Defendant Greg Rooney, commissioner of the city’s property management department, wrote to Boston resident Hal Shurtleff and his Camp Constitution to explain why the city rejected his request to fly the Christian flag.
Rooney said the city of Boston “maintains a policy and practice of respectfully refraining from flying non-secular flags on the City Hall flagpoles.”
“According to the above policy and practice, the City of Boston has respectfully denied the request of Camp Constitution to fly on a City Hall flagpole the ‘Christian’ flag, as it is identified in the request, which displays a red Latin cross against a blue square bordered on three sides by a white field. … The City would be willing to consider a request to fly a non-religious flag, should your organization elect to offer one.”
That’s even though the city routinely extends to civic and cultural organizations the permission to raise their flags on city hall flagpoles to commemorate their events.
Explained Liberty Counsel: “The city’s denial is unconstitutional because its past and current written policy and practice (and permit application) provides that Boston City Hall flagpoles are available for privately-selected flags to be flown upon request of virtually any private association or activity.
“Previously allowed flag-raising events include ethnic and other ‘cultural celebrations,’ corresponding with the raising of the flags of various countries or causes, and announcements of the same on the CityHallPlazaBoston.com website. Approved flags flown at such events include those of Albania, Brazil, Ethiopia, Italy, Panama, Peru, Portugal, Puerto Rico, and Mexico, as well as of Communist China and Cuba. The flag of the private ‘Chinese Progressive Association’ has been raised. The ‘Juneteenth’ flag has been raised by the private National Juneteenth Observance Foundation. A rainbow flag has been raised by the private organization Boston Pride. Even a ‘transgender’ pink and blue flag has been raised. Since these have all been allowed, the city cannot deny Camp Constitution’s permit request to fly the Christian flag,” the Liberty Counsel statement said.

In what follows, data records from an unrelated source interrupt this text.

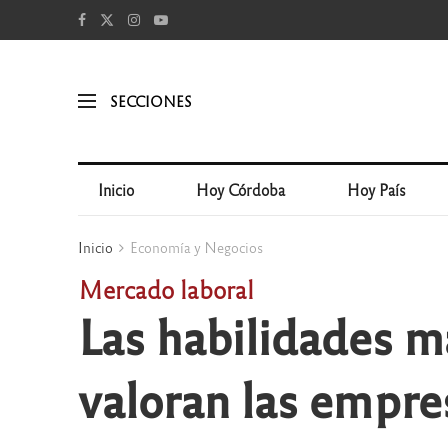
SECCIONES
Inicio
Hoy Córdoba
Hoy País
Inicio
Economía y Negocios
Mercado laboral
Las habilidades m
valoran las empre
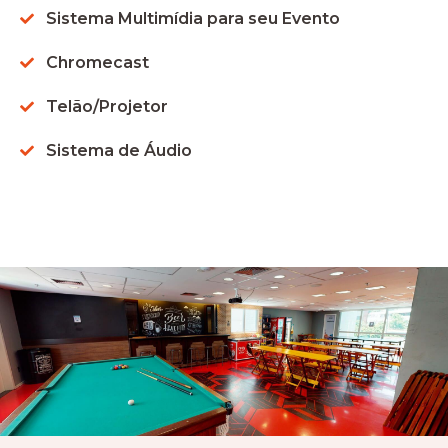
Sistema Multimídia para seu Evento
Chromecast
Telão/Projetor
Sistema de Áudio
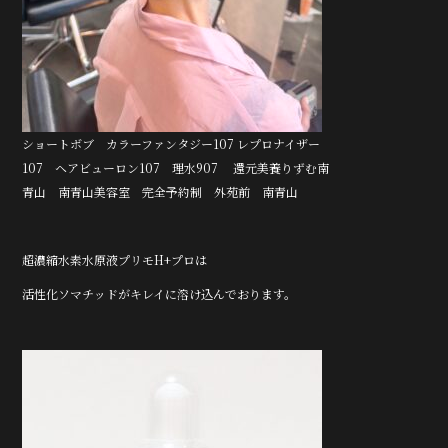
ショートボブ カラーファンタジー107 レプロナイザー
107 ヘアビューロン107 理水907 還元美養りずむ南
青山 南青山美容室 完全予約制 外苑前 南青山
超濃縮水素水原液プリモH+プロは
活性化ソマチッドがキレイに溶け込んでおります。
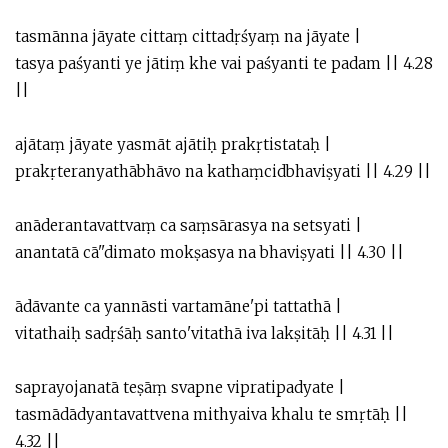
tasmānna jāyate cittaṃ cittadṛśyaṃ na jāyate |
tasya paśyanti ye jātiṃ khe vai paśyanti te padam || 4.28
||
ajātaṃ jāyate yasmāt ajātiḥ prakṛtistataḥ |
prakṛteranyathābhāvo na kathaṃcidbhaviṣyati || 4.29 ||
anāderantavattvaṃ ca saṃsārasya na setsyati |
anantatā cā''dimato mokṣasya na bhaviṣyati || 4.30 ||
ādāvante ca yannāsti vartamāne'pi tattathā |
vitathaiḥ sadṛśāḥ santo'vitathā iva lakṣitāḥ || 4.31 ||
saprayojanatā teṣāṃ svapne vipratipadyate |
tasmādādyantavattvena mithyaiva khalu te smṛtāḥ ||
4.32 ||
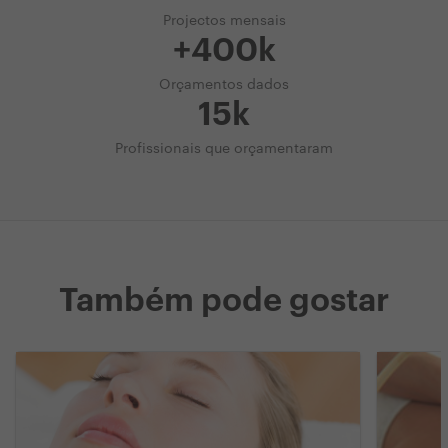
Projectos mensais
+400k
Orçamentos dados
15k
Profissionais que orçamentaram
Também pode gostar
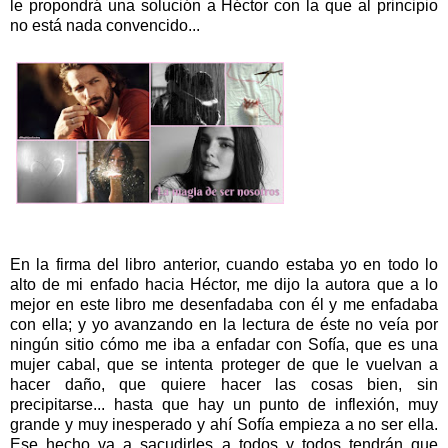
le propondrá una solución a Héctor con la que al principio
no está nada convencido...
En la firma del libro anterior, cuando estaba yo en todo lo
alto de mi enfado hacia Héctor, me dijo la autora que a lo
mejor en este libro me desenfadaba con él y me enfadaba
con ella; y yo avanzando en la lectura de éste no veía por
ningún sitio cómo me iba a enfadar con Sofía, que es una
mujer cabal, que se intenta proteger de que le vuelvan a
hacer daño, que quiere hacer las cosas bien, sin
precipitarse... hasta que hay un punto de inflexión, muy
grande y muy inesperado y ahí Sofía empieza a no ser ella.
Ese hecho va a sacudirles a todos y todos tendrán que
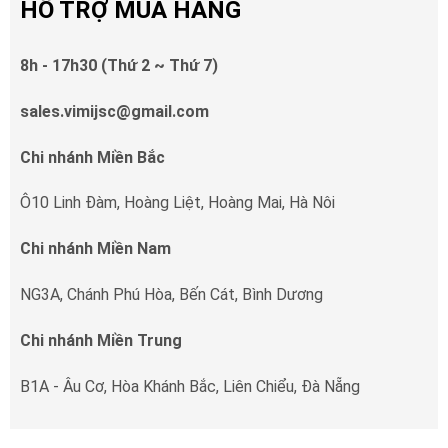
HỖ TRỢ MUA HÀNG
8h - 17h30 (Thứ 2 ~ Thứ 7)
sales.vimijsc@gmail.com
Chi nhánh Miền Bắc
Ô10 Linh Đàm, Hoàng Liệt, Hoàng Mai, Hà Nôi
Chi nhánh Miền Nam
NG3A, Chánh Phú Hòa, Bến Cát, Bình Dương
Chi nhánh Miền Trung
B1A - Âu Cơ, Hòa Khánh Bắc, Liên Chiểu, Đà Nẵng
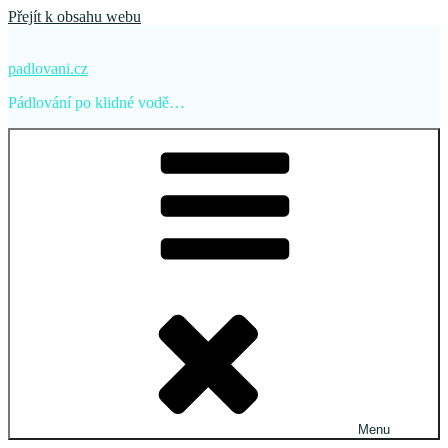
Přejít k obsahu webu
padlovani.cz
Pádlování po klidné vodě…
Menu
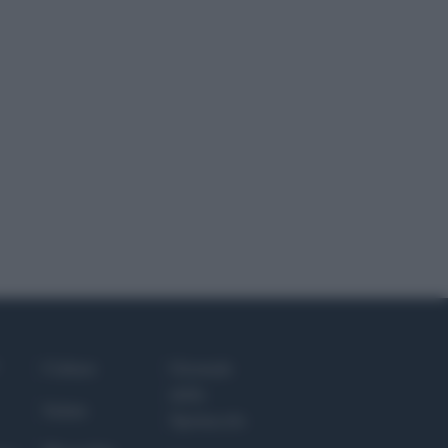
Culture
Giornale
dello
Salute
Spettacolo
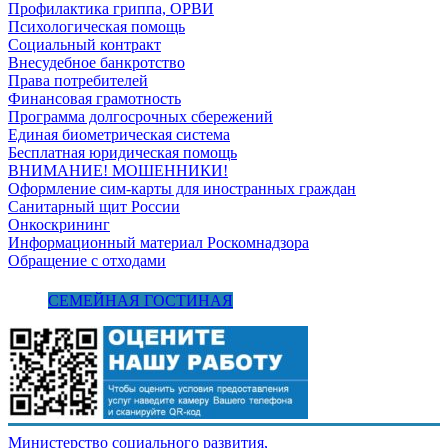
Профилактика гриппа, ОРВИ
Психологическая помощь
Социальный контракт
Внесудебное банкротство
Права потребителей
Финансовая грамотность
Программа долгосрочных сбережений
Единая биометрическая система
Бесплатная юридическая помощь
ВНИМАНИЕ! МОШЕННИКИ!
Оформление сим-карты для иностранных граждан
Санитарный щит России
Онкоскрининг
Информационный материал Роскомнадзора
Обращение с отходами
СЕМЕЙНАЯ ГОСТИНАЯ
Министерство социального развития,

Shurtleff is seeking a ruling that requires the city to allow the Christian flag to fly.
“Government officials cannot single out a religious viewpoint for disfavored treatment to a public forum that is open to non-religious viewpoints,” said Mat Staver, founder and chairman of Liberty Counsel.
“The First Amendment protects the religious expression of all, and it prohibits the open hostility to religious viewpoints. The Massachusetts Constitution recognizes that ‘the happiness of a people and the good order and preservation of civil government essentially depend upon piety, religion, and morality,’ and the Boston City Flag, flying on the same flagpoles denied to Camp Constitution, includes the Latin inscription, ‘God be with us as he was with our fathers.’ The city’s censoring of religious viewpoints is not only unconstitutional, but also violates the historical and deeply held values of Boston, the Commonwealth, and the country,” said Staver.
The complaint cites violations of freedom of speech, freedom of assembly, equal protection under the U.S. Constitution and numerous violations of the state Declaration of Rights.
Camp Constitution, founded in 2009, it offers classes and workshops on subjects including U.S. history, the Constitution and current events.
The filing explains that Shurtleff had been able to obtain permission to fly his flag.